If you've asked yourself this question before, don't avoid answering it again now. Having re-assessed your business needs during the Covid-19 pandemic, you may have surplus vehicles now. Historically, drivers may have travelled hundreds of miles for meetings each week, but many of those might be remote conference calls going forward. Likewise, if you company is considering making flexible working a permanent benefit, you might find yourself with quite a few vehicles sitting idle on driveways.
Once you've established your business-critical fleet, your next step to positively impact the planet is likely electrification.
Is our fleet right for us?
Fleet managers should all be reviewing the type of vehicles in their fleet right now, with the aim to switch to EVs at the earliest opportunity.
Fleet suitability is all about assessing what your vehicles are doing day-to-day. Ask yourself how far they travel. Where to? How long are they used? How long are they idle for?
Fully understanding your fleet's patterns is key to choosing the right vehicles. Make sure you're getting the most out of your fleet software, like telematics, to assess this.
You also need to look to the future, as upcoming rules and regulations might impact your fleet policy. For example, over the next few years more towns and cities will introduce clean air zones, which could come at a considerable financial cost if you have the wrong type of vehicles in your fleet.
Do the finances stack up?
The next question to ask is yourself is: How much is each vehicle costing me over its lifetime?
EVs have seemingly high sticker prices, putting many fleet managers off.
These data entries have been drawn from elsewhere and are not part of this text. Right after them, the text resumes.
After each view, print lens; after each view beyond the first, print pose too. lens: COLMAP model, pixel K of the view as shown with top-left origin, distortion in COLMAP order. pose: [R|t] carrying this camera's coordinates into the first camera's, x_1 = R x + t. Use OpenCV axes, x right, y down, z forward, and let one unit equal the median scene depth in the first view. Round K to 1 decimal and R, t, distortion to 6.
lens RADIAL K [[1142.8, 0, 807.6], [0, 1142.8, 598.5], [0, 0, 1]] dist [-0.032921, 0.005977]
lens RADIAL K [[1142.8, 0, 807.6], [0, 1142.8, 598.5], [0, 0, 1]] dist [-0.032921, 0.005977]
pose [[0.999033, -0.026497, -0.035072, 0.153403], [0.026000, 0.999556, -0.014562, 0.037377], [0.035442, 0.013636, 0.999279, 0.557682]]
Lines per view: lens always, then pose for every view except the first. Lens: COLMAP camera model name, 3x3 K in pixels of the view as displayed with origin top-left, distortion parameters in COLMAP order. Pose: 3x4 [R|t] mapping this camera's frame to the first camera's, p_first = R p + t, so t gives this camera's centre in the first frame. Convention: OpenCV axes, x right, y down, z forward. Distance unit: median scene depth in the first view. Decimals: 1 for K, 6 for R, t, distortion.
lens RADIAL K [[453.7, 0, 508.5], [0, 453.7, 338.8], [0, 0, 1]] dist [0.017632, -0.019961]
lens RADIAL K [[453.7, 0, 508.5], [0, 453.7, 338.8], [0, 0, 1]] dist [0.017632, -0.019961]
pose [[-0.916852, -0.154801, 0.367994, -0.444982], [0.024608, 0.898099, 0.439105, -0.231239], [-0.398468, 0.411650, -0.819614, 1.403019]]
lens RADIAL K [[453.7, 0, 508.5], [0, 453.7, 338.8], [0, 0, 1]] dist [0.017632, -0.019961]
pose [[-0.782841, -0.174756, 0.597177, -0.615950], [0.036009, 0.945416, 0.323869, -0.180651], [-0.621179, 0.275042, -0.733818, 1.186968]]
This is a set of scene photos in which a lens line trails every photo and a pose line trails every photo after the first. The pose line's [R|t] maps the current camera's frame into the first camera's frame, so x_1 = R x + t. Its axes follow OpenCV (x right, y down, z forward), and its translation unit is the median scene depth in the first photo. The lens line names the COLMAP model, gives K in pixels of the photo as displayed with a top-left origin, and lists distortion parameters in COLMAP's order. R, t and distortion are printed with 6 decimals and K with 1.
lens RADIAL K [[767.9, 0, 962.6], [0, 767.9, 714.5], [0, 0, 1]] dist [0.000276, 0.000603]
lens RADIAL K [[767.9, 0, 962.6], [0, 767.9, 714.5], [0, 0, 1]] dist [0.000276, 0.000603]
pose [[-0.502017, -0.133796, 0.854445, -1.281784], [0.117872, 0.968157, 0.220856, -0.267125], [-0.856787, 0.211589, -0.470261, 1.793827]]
But research shows that they not only benefit the environment but can be good for your bank account too.
Lower running and maintenance costs, coupled with government incentives and congestion charges, mean that EVs can be cost effective over their total lifetime. If you're investing in a large fleet, there's potential for huge savings through electrification.
With the world on reset, now is the right time to reassess your fleet policy and think towards the future. A fit-for-purpose fleet will meet the needs of both your business and drivers and should also be economical. Not only that, but streamlining fleets and transitioning to EVs will also play a key role in the UK's road to net zero and the wider fight against climate change.